Distribution, Autonomy, Consistency, and Trust in a ​Read/Write LOD

Luis­Daniel Ibáñez, Andreas Harth

The LOD initiative has succeeded in making a tremendous amount of data available for querying through SPARQL endpoints. However, querying Linked Data (LD) is undermined by two critical issues. First, the availability of endpoints has been measured to be above average, and many highly demanded linked data providers have been forced to restrict access to their endpoints through timeouts or resultset limits. Second, the quality of the data is low due to broken links, mismatched entities across datasets, wrong types, etc.

Individual data providers can take care of the quality of their own datasets, but errors or changes that break queries spanning multiple datasets are in general noticed by the external consumers that perform them. Unfortunately, even if consumers know how to repair data, they do not have update privileges to data that does not belong to them, i.e., LD is read­only. If LOD were writable, consumers could contribute to enhance its general quality. Making LOD writable poses a number of challenges:

  1. Trust​: As a producer, how to manage the update demands that arrive from consumers? How to select the trusted consumers? 
  2. Autonomous participants: Contrary to distributed databases and clusters where one organization has full control of writers, LD's producer and consumers are autonomous, therefore, nocoordination can be expected from them.
  3. Consistency​: When data is being updated by several(autonomous) participants, how to guarantee its consistency?
  4. Web scale​ : The number of consumers and producers of LD is expected to continue growing. A Read/Write LD model and infrastructure need to scale adequately with the increase of the number of participants.

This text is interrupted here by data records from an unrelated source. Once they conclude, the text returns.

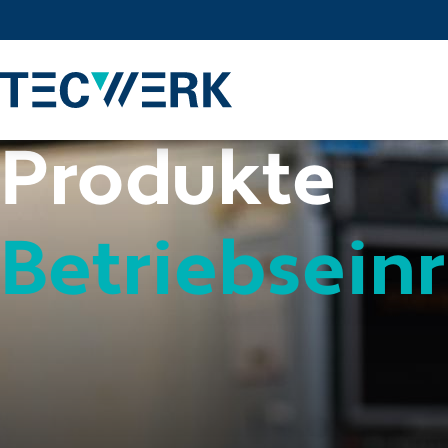
Produkte
Betriebsein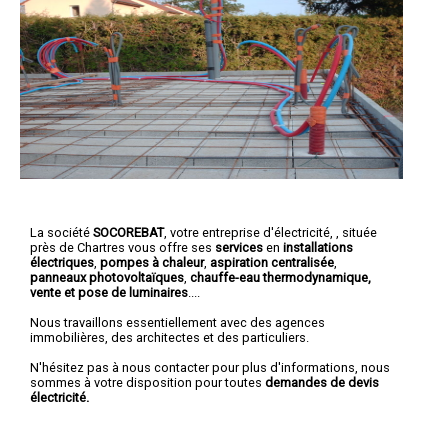
La société
SOCOREBAT
,
votre entreprise d'électricité,
, située
près de Chartres vous offre ses
services
en
installations
électriques
,
pompes à chaleur
,
aspiration centralisée
,
panneaux photovoltaïques
,
chauffe-eau thermodynamique,
vente et pose de luminaires
....
Nous travaillons essentiellement avec des agences
immobilières, des architectes et des particuliers.
N'hésitez pas à nous contacter pour plus d'informations, nous
sommes à votre disposition pour toutes
demandes de devis
électricité.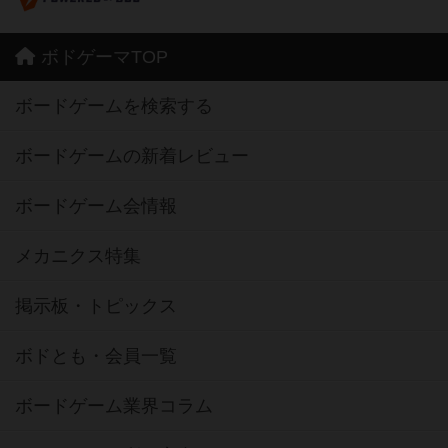
ボドゲーマTOP
ボードゲームを検索する
ボードゲームの新着レビュー
ボードゲーム会情報
メカニクス特集
掲示板・トピックス
ボドとも・会員一覧
ボードゲーム業界コラム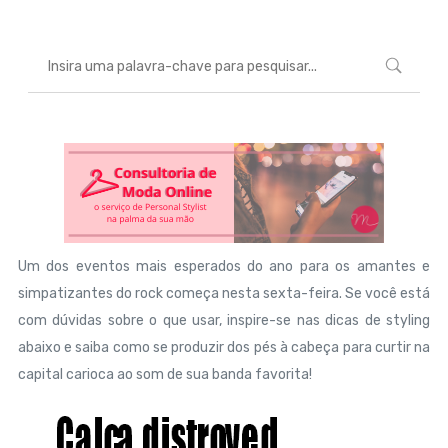
Um dos eventos mais esperados do ano para os amantes e
simpatizantes do rock começa nesta sexta-feira. Se você está
com dúvidas sobre o que usar, inspire-se nas dicas de styling
abaixo e saiba como se produzir dos pés à cabeça para curtir na
capital carioca ao som de sua banda favorita!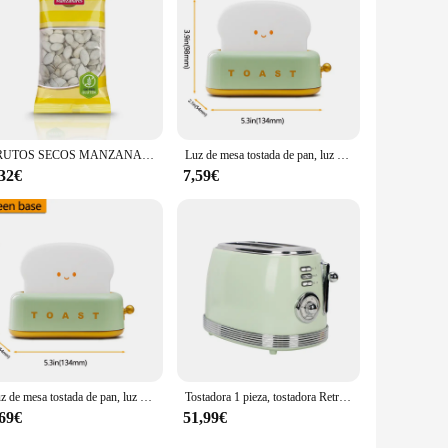
 a conversation starter. Whether you're shopping for a friend,
ny breakfast. With its ability to print custom designs, it's a
FRUTOS SECOS MANZANARES PIPA CALABAZA CON CASCARA TOSTADA - 8 UNIDADES -
Luz de mesa tostada de pan, luz nocturna creativa, lámpara Led recargable por USB, decoración de vacaciones, dormitorio de bebé para regalo de cumpleaños
,32€
7,59€
Luz de mesa tostada de pan, luz nocturna creativa, lámpara Led recargable por USB, decoración de vacaciones, dormitorio de bebé para regalo de cumpleaños
Tostadora 1 pieza, tostadora Retro brillante de acero inoxidable, multifunción para el hogar, calefacción para desayuno, sándwich, pan tostado
,69€
51,99€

In this part of the tutorial a model to realize a Read/Write LOD, inspired by Distributed Version Control Systems, is discussed: consumers copy data they are interested in from different providers, update to repair it if needed, and propose back their modifications to the original sources. The model builds upon the provenance of RDF triples to guarantee two different consistency criteria ­ Eventual Consistency and Fragment Consistency. As a positive side effect, the created link between consumers and providers can be further exploited by federated query engines to alleviate the load on providers by retrieving data copies from consumers, improving the overall LD availability.